Julia debugging is extremely slow

If the OP wants to seriously compare debuggers, then Julia is not a fair match against Python, because Python is an interpreted language and debuggers are almost “native” to that execution model. You also cannot compare Julia to C or Fortran, because those are AOT languages with decades of mature tooling and well-established debug information pipelines.

So I took a look at how other JIT language like the JVM/Java (HotSpot) and the JavaScript V8 engine manage to deliver a smooth debugging experience.

What HotSpot and V8 get right

They make debugging a runtime feature, not a bolt-on. In practice that means:

  • Deoptimization on demand: when you hit a breakpoint/step, the runtime can back out of aggressive optimizations (e.g., inlining) so source-level stepping still makes sense.

  • Tiered execution: they can drop from optimized JIT code to a more debug-friendly tier when precision matters.

  • Rich metadata + safepoints: the runtime keeps enough mapping info to reconstruct call stacks and variables reliably.

None of this came for free: these capabilities are the result of decades of sustained industrial effort in runtimes, compilers, and tooling.

Why Julia feels harder in practice

Julia’s performance model leans heavily on aggressive specialization and LLVM optimizations. That’s great for speed, but it makes “stable source views” harder (especially across inlining and invalidation).

Even today, Julia’s mainstream source-level debugging still relies on interpreter-based execution (via JuliaInterpreter). As pfitzseb notes in post #33, a mixed compiled/interpreted setup mainly improves performance by minimizing how much code is interpreted; it’s essentially a workaround rather than a full replacement for interpretation.

Summary

It’s only natural that debuggers feel great in Python and in AOT languages: the execution model makes the tooling almost inevitable. But a first-class debugger is by no means unprecedented in the JIT world. When we look at HotSpot and V8 delivering genuinely smooth debugging through deoptimization, tiering, on-stack replacement, and carefully maintained metadata, it becomes hard to escape a simple conclusion: Julia has not yet made building that level of runtime debugging machinery a top priority.

● ● ●

--- Prompt ---
Please answer from the post on Julia debugging: what does Julia's mainstream source-level debugging still rely on?

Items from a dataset

● ● ●

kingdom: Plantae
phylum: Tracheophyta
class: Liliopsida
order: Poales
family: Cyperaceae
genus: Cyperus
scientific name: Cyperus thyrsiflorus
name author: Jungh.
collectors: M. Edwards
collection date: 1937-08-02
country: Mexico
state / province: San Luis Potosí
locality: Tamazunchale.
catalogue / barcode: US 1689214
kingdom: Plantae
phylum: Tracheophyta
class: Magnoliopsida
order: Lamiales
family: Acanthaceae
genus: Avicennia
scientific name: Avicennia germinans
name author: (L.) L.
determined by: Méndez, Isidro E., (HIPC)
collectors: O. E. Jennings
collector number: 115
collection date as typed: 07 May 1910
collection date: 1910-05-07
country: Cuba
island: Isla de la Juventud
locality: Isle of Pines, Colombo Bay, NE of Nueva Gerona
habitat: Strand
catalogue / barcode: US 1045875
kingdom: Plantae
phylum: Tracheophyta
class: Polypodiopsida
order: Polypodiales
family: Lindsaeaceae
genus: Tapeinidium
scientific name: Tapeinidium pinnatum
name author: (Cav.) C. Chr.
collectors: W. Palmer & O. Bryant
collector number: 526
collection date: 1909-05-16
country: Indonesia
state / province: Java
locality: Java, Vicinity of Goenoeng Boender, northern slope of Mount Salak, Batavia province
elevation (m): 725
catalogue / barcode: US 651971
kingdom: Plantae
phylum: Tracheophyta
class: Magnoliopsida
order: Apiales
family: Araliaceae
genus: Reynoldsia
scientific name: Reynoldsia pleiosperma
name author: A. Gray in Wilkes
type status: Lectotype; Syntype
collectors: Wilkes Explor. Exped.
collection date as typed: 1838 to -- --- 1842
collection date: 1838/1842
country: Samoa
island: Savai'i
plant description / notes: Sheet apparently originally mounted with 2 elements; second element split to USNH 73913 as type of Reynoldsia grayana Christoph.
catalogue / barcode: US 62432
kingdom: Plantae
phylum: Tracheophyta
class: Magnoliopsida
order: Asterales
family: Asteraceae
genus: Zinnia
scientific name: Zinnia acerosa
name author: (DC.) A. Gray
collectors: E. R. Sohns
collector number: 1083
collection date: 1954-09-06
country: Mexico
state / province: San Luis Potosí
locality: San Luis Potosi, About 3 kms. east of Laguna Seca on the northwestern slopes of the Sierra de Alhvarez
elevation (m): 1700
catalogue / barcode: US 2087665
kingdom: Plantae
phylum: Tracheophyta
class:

● ● ●

--- Answer box ---
Interpreter-based execution, via JuliaInterpreter.